Special Exhibition: The Artistic Cosmos of Hon’ami Kōetsu
Japanese Archaeology and Special Exhibition (Heiseikan) Special Exhibition Galleries January 16, 2024 (Tue)-March 10, 2024 (Sun)
Hon’ami Kōetsu (1558–1637) created groundbreaking works of art in a variety of genres during a time of warfare and political turmoil in Japan. These artworks had a tremendous impact on Japanese culture for generations to come. However, Kōetsu’s oeuvre is as profound as a vast cosmos, making it difficult to comprehend in its entirety.

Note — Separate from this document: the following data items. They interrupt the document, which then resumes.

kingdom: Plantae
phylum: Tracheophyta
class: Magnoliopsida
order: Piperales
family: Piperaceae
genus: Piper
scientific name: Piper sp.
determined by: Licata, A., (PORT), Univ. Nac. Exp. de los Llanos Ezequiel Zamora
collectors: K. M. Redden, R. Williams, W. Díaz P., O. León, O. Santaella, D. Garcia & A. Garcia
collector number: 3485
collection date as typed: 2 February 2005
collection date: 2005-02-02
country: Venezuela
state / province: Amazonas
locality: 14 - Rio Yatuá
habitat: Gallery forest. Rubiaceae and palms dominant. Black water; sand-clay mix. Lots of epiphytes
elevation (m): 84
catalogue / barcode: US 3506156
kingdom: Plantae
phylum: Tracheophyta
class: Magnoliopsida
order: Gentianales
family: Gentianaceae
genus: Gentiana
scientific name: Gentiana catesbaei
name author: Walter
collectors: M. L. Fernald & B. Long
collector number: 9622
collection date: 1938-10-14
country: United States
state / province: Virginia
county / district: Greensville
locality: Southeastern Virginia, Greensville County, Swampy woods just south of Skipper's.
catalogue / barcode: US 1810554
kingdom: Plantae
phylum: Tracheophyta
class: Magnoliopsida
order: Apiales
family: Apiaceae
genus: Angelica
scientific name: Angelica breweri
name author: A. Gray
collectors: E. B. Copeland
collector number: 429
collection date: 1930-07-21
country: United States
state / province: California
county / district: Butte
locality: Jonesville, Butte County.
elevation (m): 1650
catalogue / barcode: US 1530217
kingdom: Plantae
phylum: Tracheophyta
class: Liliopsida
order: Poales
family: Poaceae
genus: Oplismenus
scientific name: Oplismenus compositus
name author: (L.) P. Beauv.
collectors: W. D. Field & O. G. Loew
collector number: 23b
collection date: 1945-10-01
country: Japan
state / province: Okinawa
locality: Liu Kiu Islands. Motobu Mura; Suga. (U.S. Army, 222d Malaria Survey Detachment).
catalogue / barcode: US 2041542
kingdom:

To better understand the context that drove Kōetsu’s artistic genius, this exhibition examines a social group known as the hokke machishū — townspeople who followed the Lotus Sutra, a Buddhist text also devoutly worshipped by Kōetsu and his family. This social group is the thread that connects Kōetsu’s psychological realm — as expressed through his ceramic art and calligraphy — with the creative activities of contemporaneous artisans who were united by a common faith. These artisans produced a variety of art objects in response to the society they lived in, including lacquerware lavishly decorated with gold. This exhibition aims for a comprehensive examination of Kōetsu by juxtaposing the latest art historical research with insights into the religious beliefs of the time.
As stated in a record known as the Hon’ami Gyōjōki, Kōetsu was known as an “eccentric” who “throughout his life, hated to follow others.” Driven by a firmly grounded aesthetic sense supported by unwavering religious faith, Kōetsu produced numerous masterpieces. How do these treasures appear to us in the present day? The exhibition explores this very question.